With the advent of Next Generation Sequencing, an increasing number of neuromuscular diseases can be diagnosed directly by DNA test but despite the rapidly evolving technologies, the analysis is still time consuming and the classification of genetic variants as pathogenic presents considerable challenges. Absence or significant reduction of dysferlin as measured by Western blot of muscle or CD14+ monocytes is a reliable diagnostic indicator of disease. CD14+ immunoblot is generally preferred over the muscle biopsy as being a less invasive and more cost-effective assay. However, its technical complexity has limited the application to specialized diagnostic laboratories. Dysferlin is also expressed in primary granules and secretory vesicles of neutrophils. Our lab has developed a simplified diagnostic assay that involves the use of immunohistochemistry on peripheral blood films (PBF) to detect dysferlin expression in these cells. Preliminary analysis of accuracy has been carried out on samples obtained from healthy controls, patients with genetic diagnosis of dysferlinopathy and individuals with alternative genetic diagnoses. Further studies including participants in whom the disease status is unknown are required to predict how the test is likely to perform in clinical practice as a pre-screening for mutations in the DYSF gene and to validate the assay as a functional assessment for variants of uncertain significance (VUS).

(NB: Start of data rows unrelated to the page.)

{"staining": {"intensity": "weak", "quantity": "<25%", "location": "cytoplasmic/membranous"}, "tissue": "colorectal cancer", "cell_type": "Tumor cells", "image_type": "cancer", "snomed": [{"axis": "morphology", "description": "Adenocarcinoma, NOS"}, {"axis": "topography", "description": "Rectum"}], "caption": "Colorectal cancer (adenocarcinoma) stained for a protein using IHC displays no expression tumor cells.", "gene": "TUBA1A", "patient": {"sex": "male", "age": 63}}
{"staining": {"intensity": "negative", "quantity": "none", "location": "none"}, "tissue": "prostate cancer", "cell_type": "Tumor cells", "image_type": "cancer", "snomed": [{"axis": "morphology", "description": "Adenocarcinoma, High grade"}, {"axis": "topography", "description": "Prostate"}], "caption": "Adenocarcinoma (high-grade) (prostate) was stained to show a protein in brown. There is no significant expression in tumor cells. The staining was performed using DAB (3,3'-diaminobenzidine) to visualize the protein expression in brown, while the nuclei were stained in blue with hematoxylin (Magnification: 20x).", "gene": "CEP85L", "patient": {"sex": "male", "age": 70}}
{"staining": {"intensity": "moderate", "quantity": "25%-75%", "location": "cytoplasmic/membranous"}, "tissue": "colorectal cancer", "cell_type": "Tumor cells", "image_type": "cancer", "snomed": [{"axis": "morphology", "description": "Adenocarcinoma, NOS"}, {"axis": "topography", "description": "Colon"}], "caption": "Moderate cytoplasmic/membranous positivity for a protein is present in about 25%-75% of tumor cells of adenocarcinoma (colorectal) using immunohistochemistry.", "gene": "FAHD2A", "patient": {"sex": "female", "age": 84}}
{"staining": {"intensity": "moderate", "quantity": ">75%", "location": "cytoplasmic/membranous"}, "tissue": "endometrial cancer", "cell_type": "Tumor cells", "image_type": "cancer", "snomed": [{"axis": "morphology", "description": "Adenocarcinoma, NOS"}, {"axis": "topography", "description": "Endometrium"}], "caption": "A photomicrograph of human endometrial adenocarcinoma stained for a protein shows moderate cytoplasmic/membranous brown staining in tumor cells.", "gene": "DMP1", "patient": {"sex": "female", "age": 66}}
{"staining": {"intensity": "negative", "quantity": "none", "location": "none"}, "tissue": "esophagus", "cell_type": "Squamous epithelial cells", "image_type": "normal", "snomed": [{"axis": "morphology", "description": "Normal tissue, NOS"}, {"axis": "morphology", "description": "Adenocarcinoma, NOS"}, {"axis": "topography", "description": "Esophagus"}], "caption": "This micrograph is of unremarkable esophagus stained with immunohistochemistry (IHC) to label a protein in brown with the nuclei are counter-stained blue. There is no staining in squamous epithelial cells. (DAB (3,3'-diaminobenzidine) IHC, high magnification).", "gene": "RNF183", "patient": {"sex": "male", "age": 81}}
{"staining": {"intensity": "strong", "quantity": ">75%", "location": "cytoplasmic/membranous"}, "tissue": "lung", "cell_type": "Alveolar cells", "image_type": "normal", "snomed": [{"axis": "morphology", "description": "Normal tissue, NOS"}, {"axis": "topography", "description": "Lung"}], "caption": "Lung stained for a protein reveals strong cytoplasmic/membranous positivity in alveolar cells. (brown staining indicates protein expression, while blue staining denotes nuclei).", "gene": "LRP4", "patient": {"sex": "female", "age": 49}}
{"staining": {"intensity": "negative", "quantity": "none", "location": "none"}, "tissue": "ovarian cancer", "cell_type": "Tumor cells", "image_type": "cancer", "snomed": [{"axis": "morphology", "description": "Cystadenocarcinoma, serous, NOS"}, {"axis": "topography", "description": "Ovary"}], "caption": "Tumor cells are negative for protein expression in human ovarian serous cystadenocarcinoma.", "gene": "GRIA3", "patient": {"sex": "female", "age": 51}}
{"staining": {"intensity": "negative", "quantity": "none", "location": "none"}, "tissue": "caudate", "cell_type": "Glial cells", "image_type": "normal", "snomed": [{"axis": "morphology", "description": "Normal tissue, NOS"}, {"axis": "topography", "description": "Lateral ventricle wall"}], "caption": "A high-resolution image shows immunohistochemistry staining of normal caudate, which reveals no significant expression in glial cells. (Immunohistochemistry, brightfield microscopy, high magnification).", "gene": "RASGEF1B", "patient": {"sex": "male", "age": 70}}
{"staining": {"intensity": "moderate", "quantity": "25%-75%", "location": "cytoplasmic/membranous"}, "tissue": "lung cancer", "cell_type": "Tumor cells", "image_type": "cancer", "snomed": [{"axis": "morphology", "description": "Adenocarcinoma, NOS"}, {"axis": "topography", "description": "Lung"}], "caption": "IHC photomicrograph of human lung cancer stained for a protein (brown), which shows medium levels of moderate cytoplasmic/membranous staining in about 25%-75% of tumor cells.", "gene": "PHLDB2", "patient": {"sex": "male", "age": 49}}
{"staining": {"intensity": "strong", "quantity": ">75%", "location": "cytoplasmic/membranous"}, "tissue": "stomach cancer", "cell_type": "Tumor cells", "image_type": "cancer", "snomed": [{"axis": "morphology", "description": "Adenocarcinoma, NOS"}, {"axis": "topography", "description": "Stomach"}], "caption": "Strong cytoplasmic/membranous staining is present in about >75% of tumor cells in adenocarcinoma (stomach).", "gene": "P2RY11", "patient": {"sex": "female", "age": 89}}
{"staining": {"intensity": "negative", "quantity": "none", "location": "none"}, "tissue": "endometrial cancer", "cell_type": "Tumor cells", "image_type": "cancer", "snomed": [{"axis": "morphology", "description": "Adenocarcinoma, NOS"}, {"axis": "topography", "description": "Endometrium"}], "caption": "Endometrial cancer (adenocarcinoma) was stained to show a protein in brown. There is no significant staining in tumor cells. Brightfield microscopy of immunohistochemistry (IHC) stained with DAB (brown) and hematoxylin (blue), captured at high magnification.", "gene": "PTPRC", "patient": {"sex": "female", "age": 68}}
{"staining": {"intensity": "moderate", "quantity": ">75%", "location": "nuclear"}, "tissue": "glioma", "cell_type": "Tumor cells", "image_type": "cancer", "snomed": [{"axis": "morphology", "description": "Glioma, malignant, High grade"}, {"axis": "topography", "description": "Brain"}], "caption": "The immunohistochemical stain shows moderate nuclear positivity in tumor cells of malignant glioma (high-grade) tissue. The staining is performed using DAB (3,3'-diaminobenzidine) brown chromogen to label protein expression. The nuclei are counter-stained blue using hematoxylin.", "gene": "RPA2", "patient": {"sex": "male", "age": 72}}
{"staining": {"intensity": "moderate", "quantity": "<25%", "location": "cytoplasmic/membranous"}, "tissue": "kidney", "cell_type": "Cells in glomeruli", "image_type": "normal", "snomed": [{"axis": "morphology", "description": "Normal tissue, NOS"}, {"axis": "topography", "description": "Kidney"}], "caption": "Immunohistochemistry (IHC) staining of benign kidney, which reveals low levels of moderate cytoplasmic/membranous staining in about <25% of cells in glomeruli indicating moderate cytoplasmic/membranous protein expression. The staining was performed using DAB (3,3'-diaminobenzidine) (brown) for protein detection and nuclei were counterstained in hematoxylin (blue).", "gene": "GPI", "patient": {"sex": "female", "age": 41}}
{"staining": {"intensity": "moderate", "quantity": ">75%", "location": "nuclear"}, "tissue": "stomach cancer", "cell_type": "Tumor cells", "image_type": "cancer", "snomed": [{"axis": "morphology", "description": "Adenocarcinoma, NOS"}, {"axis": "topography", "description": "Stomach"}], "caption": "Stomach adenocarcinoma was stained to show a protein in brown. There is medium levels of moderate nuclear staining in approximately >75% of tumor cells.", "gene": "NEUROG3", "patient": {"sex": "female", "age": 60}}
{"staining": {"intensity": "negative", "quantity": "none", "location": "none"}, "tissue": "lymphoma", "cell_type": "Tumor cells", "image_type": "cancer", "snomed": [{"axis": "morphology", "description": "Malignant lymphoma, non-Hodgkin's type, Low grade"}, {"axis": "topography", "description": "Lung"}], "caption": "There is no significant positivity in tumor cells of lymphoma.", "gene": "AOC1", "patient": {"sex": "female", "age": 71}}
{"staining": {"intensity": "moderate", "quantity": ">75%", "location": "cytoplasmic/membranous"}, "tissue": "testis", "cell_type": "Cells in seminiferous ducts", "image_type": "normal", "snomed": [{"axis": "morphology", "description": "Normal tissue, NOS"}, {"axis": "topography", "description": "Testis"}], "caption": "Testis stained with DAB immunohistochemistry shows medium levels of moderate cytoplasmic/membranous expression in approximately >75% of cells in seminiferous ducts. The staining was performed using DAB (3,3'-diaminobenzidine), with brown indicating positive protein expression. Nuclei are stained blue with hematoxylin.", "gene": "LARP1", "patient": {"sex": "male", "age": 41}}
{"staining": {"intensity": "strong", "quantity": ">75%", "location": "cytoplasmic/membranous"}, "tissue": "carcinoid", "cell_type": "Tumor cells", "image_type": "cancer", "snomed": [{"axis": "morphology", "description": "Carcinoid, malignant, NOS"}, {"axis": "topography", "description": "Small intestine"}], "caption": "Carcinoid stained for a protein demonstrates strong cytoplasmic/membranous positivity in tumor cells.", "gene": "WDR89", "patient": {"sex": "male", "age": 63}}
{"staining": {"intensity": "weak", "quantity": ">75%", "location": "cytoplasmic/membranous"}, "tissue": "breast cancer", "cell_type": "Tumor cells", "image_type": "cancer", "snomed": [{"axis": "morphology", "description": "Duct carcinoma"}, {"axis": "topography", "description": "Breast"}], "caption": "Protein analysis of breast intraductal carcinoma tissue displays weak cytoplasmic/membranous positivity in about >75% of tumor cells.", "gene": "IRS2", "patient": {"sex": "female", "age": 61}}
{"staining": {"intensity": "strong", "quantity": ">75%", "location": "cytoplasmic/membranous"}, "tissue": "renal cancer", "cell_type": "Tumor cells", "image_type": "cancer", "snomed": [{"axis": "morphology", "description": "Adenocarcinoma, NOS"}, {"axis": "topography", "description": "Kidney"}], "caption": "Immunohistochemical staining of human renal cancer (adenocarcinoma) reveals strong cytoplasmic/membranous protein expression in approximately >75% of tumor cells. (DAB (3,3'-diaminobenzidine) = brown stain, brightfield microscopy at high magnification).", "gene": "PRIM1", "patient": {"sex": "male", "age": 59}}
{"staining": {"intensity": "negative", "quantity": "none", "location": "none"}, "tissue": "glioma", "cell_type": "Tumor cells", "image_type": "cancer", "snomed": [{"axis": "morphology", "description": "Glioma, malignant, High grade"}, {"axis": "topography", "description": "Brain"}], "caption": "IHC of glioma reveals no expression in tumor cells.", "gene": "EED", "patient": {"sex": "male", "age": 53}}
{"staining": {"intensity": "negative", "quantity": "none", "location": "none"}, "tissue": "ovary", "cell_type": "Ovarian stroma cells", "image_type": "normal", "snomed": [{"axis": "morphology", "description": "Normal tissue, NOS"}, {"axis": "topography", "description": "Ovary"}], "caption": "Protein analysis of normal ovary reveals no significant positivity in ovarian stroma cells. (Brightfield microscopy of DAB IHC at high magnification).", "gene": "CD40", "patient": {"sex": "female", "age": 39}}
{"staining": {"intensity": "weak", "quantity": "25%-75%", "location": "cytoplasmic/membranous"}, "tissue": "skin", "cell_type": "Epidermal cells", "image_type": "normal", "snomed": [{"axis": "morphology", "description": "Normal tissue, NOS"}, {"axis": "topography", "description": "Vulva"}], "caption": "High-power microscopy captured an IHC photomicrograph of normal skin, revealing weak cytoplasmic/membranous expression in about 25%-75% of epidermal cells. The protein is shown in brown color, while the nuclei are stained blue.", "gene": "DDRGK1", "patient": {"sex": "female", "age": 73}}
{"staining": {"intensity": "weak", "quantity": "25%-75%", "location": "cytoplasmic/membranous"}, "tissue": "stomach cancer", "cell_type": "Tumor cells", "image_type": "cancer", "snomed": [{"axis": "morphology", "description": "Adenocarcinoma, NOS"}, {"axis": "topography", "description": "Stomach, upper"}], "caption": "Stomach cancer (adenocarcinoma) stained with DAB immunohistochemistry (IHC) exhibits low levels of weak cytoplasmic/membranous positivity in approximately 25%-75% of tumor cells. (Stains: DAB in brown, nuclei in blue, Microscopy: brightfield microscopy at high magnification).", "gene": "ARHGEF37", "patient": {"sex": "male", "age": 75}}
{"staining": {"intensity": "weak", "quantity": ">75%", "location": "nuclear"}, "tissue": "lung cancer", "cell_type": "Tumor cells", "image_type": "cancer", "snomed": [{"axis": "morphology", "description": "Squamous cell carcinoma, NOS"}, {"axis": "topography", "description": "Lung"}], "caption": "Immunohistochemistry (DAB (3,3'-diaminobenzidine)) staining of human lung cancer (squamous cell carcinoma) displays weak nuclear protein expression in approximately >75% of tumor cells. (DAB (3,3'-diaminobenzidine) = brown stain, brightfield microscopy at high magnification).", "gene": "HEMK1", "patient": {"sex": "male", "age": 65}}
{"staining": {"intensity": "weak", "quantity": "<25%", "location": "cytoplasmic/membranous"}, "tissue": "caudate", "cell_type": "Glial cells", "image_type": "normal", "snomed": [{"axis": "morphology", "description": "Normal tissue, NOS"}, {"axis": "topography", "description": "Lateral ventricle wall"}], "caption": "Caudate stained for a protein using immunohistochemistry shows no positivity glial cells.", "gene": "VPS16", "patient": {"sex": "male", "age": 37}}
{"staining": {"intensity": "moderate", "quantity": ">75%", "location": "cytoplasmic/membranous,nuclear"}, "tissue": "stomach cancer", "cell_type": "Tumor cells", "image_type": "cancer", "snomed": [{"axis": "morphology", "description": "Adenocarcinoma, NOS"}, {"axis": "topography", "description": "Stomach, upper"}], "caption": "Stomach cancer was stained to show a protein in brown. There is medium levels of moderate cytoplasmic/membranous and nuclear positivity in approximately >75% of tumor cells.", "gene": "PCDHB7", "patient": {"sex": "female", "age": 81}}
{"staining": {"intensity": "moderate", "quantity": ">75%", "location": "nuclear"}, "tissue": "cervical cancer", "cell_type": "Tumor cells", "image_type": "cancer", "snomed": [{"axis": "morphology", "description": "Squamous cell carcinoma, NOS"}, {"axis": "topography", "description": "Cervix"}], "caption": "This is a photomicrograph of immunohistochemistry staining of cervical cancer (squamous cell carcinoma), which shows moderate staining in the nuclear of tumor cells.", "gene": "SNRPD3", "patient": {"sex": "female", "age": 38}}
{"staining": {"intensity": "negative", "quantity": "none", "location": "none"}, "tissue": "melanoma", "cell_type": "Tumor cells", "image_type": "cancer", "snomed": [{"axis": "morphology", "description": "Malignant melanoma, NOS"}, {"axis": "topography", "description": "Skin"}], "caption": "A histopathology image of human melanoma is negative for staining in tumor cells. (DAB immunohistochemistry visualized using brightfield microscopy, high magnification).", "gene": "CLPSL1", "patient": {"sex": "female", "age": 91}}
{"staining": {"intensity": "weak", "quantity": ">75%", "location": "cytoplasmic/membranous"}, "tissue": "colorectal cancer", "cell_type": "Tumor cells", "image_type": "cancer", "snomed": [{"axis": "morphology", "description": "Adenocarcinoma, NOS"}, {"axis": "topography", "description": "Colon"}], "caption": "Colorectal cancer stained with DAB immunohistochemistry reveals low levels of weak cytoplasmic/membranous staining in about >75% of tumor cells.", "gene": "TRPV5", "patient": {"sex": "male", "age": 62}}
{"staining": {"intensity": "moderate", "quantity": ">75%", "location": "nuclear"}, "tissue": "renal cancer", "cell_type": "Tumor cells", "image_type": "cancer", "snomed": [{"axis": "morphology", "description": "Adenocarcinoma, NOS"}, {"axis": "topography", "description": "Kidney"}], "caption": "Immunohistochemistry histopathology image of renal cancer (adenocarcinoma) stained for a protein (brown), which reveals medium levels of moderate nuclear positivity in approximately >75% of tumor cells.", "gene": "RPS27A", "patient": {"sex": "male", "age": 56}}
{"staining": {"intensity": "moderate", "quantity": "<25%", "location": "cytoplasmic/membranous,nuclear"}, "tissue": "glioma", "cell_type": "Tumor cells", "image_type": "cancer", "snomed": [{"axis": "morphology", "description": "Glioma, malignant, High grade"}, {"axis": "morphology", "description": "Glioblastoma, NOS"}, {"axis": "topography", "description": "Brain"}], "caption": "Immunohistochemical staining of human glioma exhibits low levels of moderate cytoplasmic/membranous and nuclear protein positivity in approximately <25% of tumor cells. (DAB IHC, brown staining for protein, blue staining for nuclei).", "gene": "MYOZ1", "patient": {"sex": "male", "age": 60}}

We will undertake a large-scale prospective study in an undiagnosed Latin American cohort, in combination with a training program for sample collection. This study will have access to 200 samples from individuals recruited in the LATIN-SEQ project. LATIN-SEQ is an international research collaboration coordinated by the John Walton Muscular Dystrophy Research Centre in Newcastle upon Tyne, UK, that applies targeted whole exome sequencing to >1,000 patients with undiagnosed neuromuscular conditions from Latin America. On completion of on-site training sessions for sample collection and quality check, PBF will be collected from adult participants who had onset of muscle weakness after age 15. Protein data will be compared to DYSF genetic status of participants when WES result interpretation takes place through LATIN-SEQ. The outcome of the study will demonstrate whether this assay is suitable to large population screening and as a test for VUS’ pathogenicity. The study will also be useful to assess the requirements for a broader training program to ensure the reproducibility of the assay in diagnostic centers worldwide.